25 Jul 2011

Famine's awkward truths

And here’s an awkward truth: the more help international aid agencies pour into these refugee camps, the more permanent they will become. A dependency culture is being created here, for want of any internal solution to Somalia’s problems.

My dominant memory of this past weekend is of finding Mohammed Adane, a Somali refugee, building a house out of sticks on the dusty windswept desert plains of northern Kenya.

“There’s no rain, my farm failed, my livestock are dead,” he explained, adding that four of his children had died on the journey across the Somali border.

Mohammed told me he and his family had to sneak into the bush to escape from Islamist Al Shabaab militants. The Shabaab have not only thrown 18 aid agencies out of Somalia since 2008, but they are also trying to prevent Somalis from leaving, in what feels like an outrageous cover-up of what the UN reckons may be tens of thousands of famine deaths.

I asked Mohammed the awkward question journalists are impertinently emboldened to ask – about how his four children died.

“They died of hunger,” he replied. “God has taken them. I am OK with that.”

Somalia’s refugees have walked for days or even weeks, their children often barefoot. They have survived by eating husks of dried corn and the leaves from trees. Their resilience would put many of those burly ex-SAS outdoor survival types to shame.

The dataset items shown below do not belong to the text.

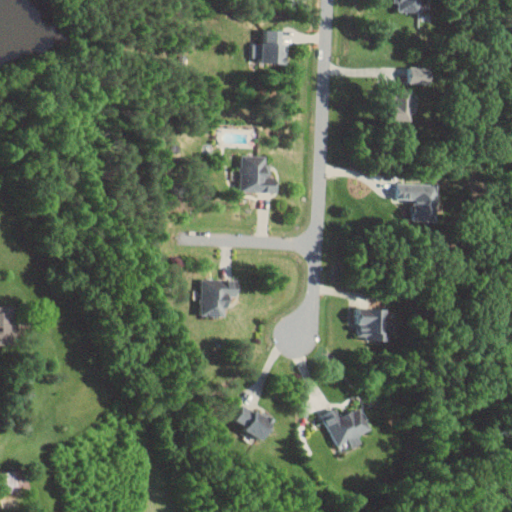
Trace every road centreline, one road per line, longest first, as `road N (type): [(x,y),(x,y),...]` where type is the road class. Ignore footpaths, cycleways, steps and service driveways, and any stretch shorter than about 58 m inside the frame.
road 1 (residential): [(300,333),(314,301),(329,0)]
road 2 (residential): [(188,242),(317,244)]
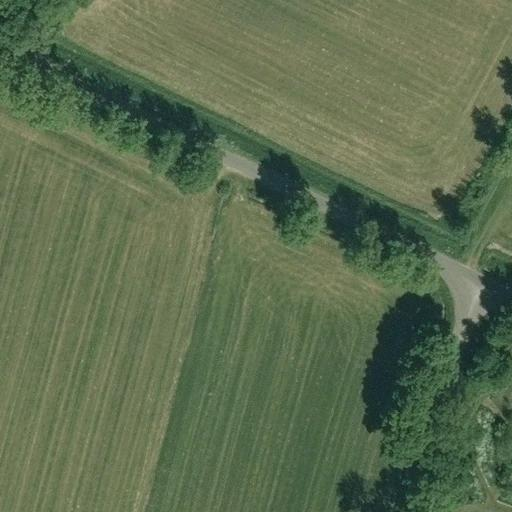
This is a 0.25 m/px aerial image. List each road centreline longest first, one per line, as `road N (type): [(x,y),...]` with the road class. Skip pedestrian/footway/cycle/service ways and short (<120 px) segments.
road 1 (unclassified): [(0,50),(481,284)]
road 2 (unclassified): [(413,511),(481,284)]
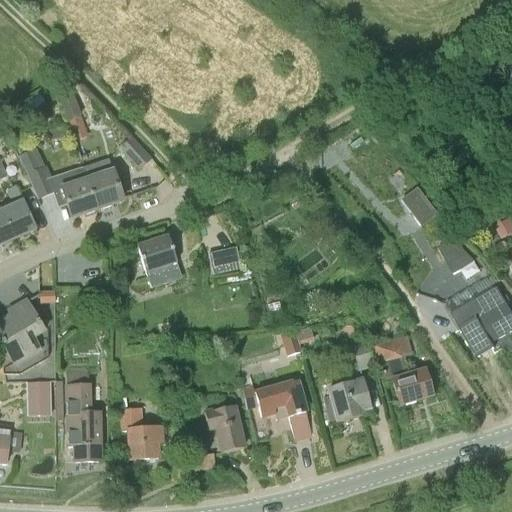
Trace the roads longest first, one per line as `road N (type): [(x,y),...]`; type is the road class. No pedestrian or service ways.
road 1 (track): [(496,439),(371,254),(296,173),(268,163)]
road 2 (track): [(0,1),(195,199),(268,163)]
road 3 (track): [(268,163),(511,25)]
road 4 (tertiary): [(243,511),(511,434)]
road 5 (unclassified): [(0,272),(195,199)]
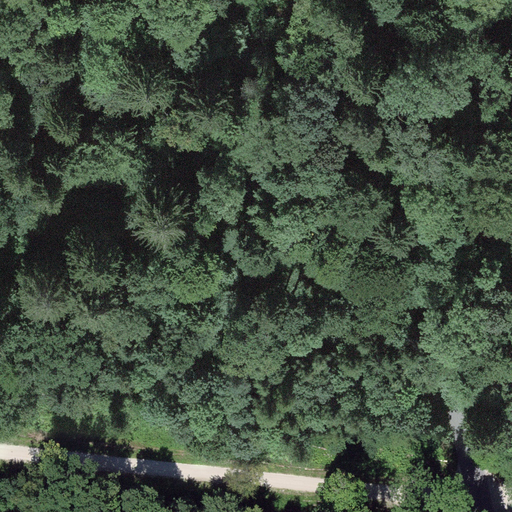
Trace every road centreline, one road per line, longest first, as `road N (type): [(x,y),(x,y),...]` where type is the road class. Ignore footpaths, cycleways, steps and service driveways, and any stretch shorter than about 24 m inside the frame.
road 1 (tertiary): [(363,0),(483,511)]
road 2 (track): [(511,507),(0,446)]
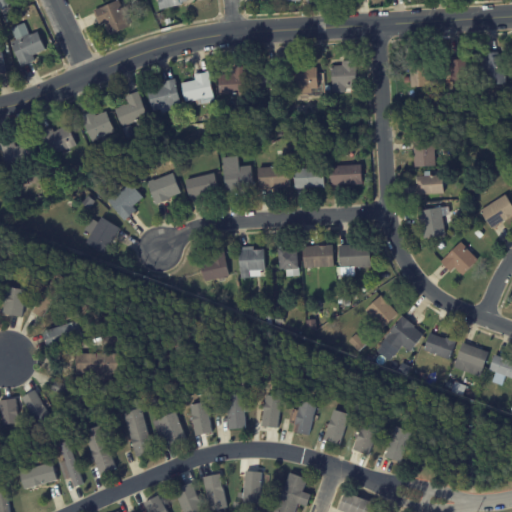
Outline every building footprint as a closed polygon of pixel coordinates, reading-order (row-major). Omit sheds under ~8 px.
[(11,0),(13,3),(0,9),(0,0),(11,0)] [(187,0),(187,2),(181,3),(182,6),(159,11),(156,0),(187,0)] [(126,17),(124,18),(129,27),(110,36),(105,24),(99,26),(93,12),(118,1),(121,9),(127,7),(131,15),(126,17)] [(36,33),(44,51),(32,57),(34,62),(20,68),(9,43),(15,41),(10,30),(23,24),(29,36),(36,33)] [(501,55),(502,63),(504,63),(505,84),(493,85),(492,80),(482,81),(480,53),(497,52),(498,55),(501,55)] [(451,83),(448,57),(465,56),(467,82),(451,83)] [(409,61),(427,60),(428,78),(436,78),(437,86),(410,88),(409,61)] [(356,62),(357,89),(348,89),(348,88),(345,88),(345,93),(331,93),(330,66),(341,66),(341,62),(356,61),(356,62)] [(287,64),(300,63),(301,68),(312,67),(312,68),(315,68),(316,89),(288,91),(287,64)] [(279,92),(256,93),(255,72),(265,71),(264,65),(280,64),(281,92),(279,92)] [(232,68),(245,67),(247,99),(239,99),(239,95),(219,96),(217,76),(232,75),(231,68),(232,68)] [(197,74),(208,72),(214,102),(196,105),(195,101),(184,103),(180,84),(194,81),(193,75),(197,74)] [(164,82),(173,80),(180,104),(168,107),(170,112),(161,114),(159,110),(151,112),(146,90),(161,86),(160,83),(164,82)] [(127,96),(137,92),(147,118),(120,128),(114,110),(119,108),(118,107),(124,105),(127,104),(124,97),(127,96)] [(453,94),(453,104),(446,104),(445,94),(453,94)] [(79,116),(92,110),(95,116),(101,113),(104,112),(114,132),(105,136),(106,140),(100,143),(99,140),(91,143),(79,116)] [(128,126),(132,136),(124,139),(120,129),(128,126)] [(70,133),(72,139),(75,146),(69,148),(67,149),(66,149),(47,157),(38,134),(50,128),(52,133),(55,131),(63,127),(64,128),(67,127),(70,133)] [(414,168),(412,142),(434,140),(435,150),(434,151),(435,166),(414,168)] [(32,152),(33,159),(34,163),(5,170),(0,148),(0,143),(13,141),(14,147),(30,144),(32,152)] [(249,144),(250,153),(243,154),(242,145),(249,144)] [(331,146),(332,154),(325,156),(324,147),(331,146)] [(252,187),(252,188),(240,189),(240,192),(225,194),(221,159),(236,157),(238,168),(250,166),(252,187)] [(277,188),(271,189),(258,190),(257,168),(276,167),(275,161),(287,161),(288,188),(277,188)] [(168,164),(171,171),(165,174),(162,167),(168,164)] [(343,185),(330,186),(329,167),(361,166),(362,184),(343,185)] [(311,188),(294,189),(293,170),(322,168),(323,188),(311,188)] [(424,195),(418,195),(418,190),(417,190),(417,184),(416,184),(415,177),(424,177),(423,172),(429,172),(429,176),(442,176),(442,195),(424,195)] [(199,197),(189,200),(184,181),(213,174),(218,193),(199,197)] [(168,203),(156,207),(147,185),(153,182),(154,183),(173,176),(181,196),(170,201),(170,202),(168,203)] [(463,176),(464,196),(449,197),(448,177),(463,176)] [(133,207),(132,208),(136,212),(124,222),(107,202),(115,195),(115,196),(129,184),(142,199),(133,207)] [(470,195),(474,200),(469,203),(466,197),(470,195)] [(86,196),(94,202),(88,210),(80,204),(86,196)] [(511,216),(501,223),(491,230),(490,227),(484,219),(479,212),(504,196),(511,208),(511,216)] [(442,214),(443,214),(441,215),(445,235),(424,239),(422,227),(420,227),(417,212),(441,208),(442,214)] [(119,229),(103,255),(85,243),(90,235),(83,231),(90,219),(97,223),(100,218),(119,229)] [(477,231),(483,236),(480,239),(474,234),(477,231)] [(455,270),(454,269),(450,273),(440,264),(460,243),(467,249),(466,249),(477,260),(462,276),(455,270)] [(340,247),(369,245),(370,268),(354,269),(354,275),(340,276),(338,247),(340,247)] [(304,247),(332,246),(333,268),(303,269),(302,247),(304,247)] [(258,278),(240,279),(237,248),(253,247),(253,251),(262,250),(264,271),(264,277),(258,278)] [(296,251),(297,268),(298,267),(299,277),(283,279),(283,270),(279,270),(277,250),(286,249),(286,252),(296,251)] [(228,277),(203,283),(199,264),(210,261),(209,256),(223,253),(228,277)] [(66,280),(42,319),(33,313),(57,274),(66,280)] [(27,291),(22,318),(3,314),(8,288),(27,291)] [(382,298),(397,315),(382,329),(365,311),(380,296),(382,298)] [(257,301),(262,301),(262,313),(251,313),(251,302),(254,302),(254,301),(257,301)] [(67,319),(67,309),(78,308),(79,318),(67,319)] [(403,318),(415,327),(414,329),(423,336),(410,353),(402,347),(398,353),(384,342),(403,318)] [(314,320),(315,331),(306,332),(305,321),(314,320)] [(46,349),(41,333),(76,322),(81,338),(46,349)] [(431,335),(445,340),(446,339),(456,342),(449,361),(424,352),(430,334),(431,335)] [(99,348),(99,335),(119,335),(119,349),(99,348)] [(357,336),(366,346),(358,353),(349,343),(356,336),(357,336)] [(338,343),(344,339),(347,342),(341,347),(338,343)] [(480,377),(480,378),(453,369),(462,344),(488,353),(480,377)] [(109,381),(75,381),(75,355),(116,355),(116,374),(109,374),(109,381)] [(500,358),(511,362),(511,379),(505,377),(502,386),(492,382),(495,374),(489,371),(494,356),(500,358)] [(48,391),(51,381),(65,386),(66,382),(73,384),(71,388),(88,394),(85,405),(47,391),(48,391)] [(458,384),(466,387),(462,397),(450,393),(451,390),(444,388),(446,383),(453,385),(453,382),(458,384)] [(20,399),(36,424),(49,416),(34,391),(20,399)] [(244,429),(229,430),(227,413),(221,414),(221,408),(227,408),(226,397),(244,395),(244,407),(250,407),(250,413),(244,414),(245,429),(244,429)] [(260,427),(277,429),(281,398),(264,396),(260,427)] [(138,402),(131,408),(127,403),(134,397),(138,402)] [(0,401),(0,413),(2,426),(19,423),(15,399),(0,401)] [(187,406),(195,437),(211,433),(203,402),(187,406)] [(316,408),(309,436),(294,432),(301,402),(316,406),(316,408)] [(162,413),(159,407),(164,405),(167,411),(162,413)] [(137,457),(135,457),(122,413),(139,408),(152,452),(137,457)] [(348,415),(332,410),(324,441),(340,445),(348,415)] [(186,440),(168,447),(157,420),(175,413),(186,440)] [(368,456),(353,451),(364,423),(379,429),(368,456)] [(116,470),(99,476),(84,433),(101,427),(116,470)] [(417,435),(415,440),(409,438),(411,432),(417,435)] [(392,436),(409,443),(401,464),(384,458),(392,436)] [(73,454),(84,484),(75,487),(59,444),(68,441),(73,454)] [(58,481),(25,491),(20,473),(52,463),(58,481)] [(0,511),(0,470),(3,470),(9,511),(0,511)] [(260,504),(261,473),(243,472),(242,504),(260,504)] [(202,478),(209,511),(210,511),(227,508),(219,474),(202,478)] [(307,508),(298,505),(295,511),(276,511),(290,474),(307,481),(303,493),(311,496),(307,508)] [(199,511),(202,511),(191,484),(174,490),(182,511),(199,511)] [(350,496),(377,506),(374,511),(338,511),(345,493),(350,496)] [(166,511),(158,496),(143,504),(147,511),(166,511)]
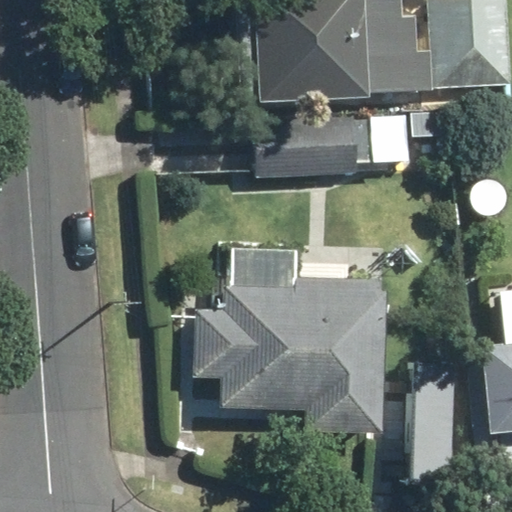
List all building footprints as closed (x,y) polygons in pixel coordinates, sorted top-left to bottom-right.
[(277,0),(222,6),(234,111),(342,99),(330,0),(277,0)] [(488,0),(412,0),(421,87),(496,80),(488,0)] [(246,131),(250,184),(340,177),(336,124),(246,131)] [(200,425),(355,432),(361,293),(206,287),(200,425)] [(490,487),(511,484),(511,338),(475,342),(490,487)]
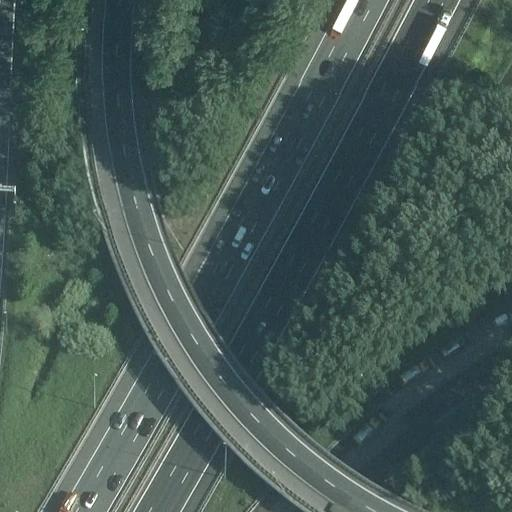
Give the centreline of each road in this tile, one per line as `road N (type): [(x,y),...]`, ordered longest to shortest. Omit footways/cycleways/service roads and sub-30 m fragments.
road 1 (motorway): [(119,0),(119,134),(160,274),(203,355),(248,409),(311,467),(377,511)]
road 2 (motorway): [(372,0),(86,511)]
road 3 (motorway): [(161,511),(439,0)]
road 4 (motorway): [(288,511),(404,408),(511,335)]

And now they are living in the world’s biggest refugee camps here in Kenya, official population 386 000, though tens of thousands more are thought to have gone uncounted.

I asked Mohammed if he would ever go home, and he quickly quashed any notion of return. Somalia is a failed state and has been for twenty years, with famine and drought just the latest chapters in its sorry history of spectacular failure.

And here’s an awkward truth: the more help international aid agencies pour into these refugee camps, the more permanent they will become. A dependency culture is being created here, for want of any internal solution to Somalia’s problems.

Aid workers are seething about the fact that the Kenyan authorities have padlocked shut 160 new brick houses which could house 60,000 refugees. These houses, funded by the European Union, cost no more than $1000 each to build.

If they were opened up, the likes of Mohammed would not be making houses out of sticks, and it is ridiculous that they are not being used.

But then again, the Kenyans are understandably nervous about the scale of this influx and when it will ever end. Imagine the British government’s panicked response to the prospect of 386,000 refugees camped on the white cliffs of Dover.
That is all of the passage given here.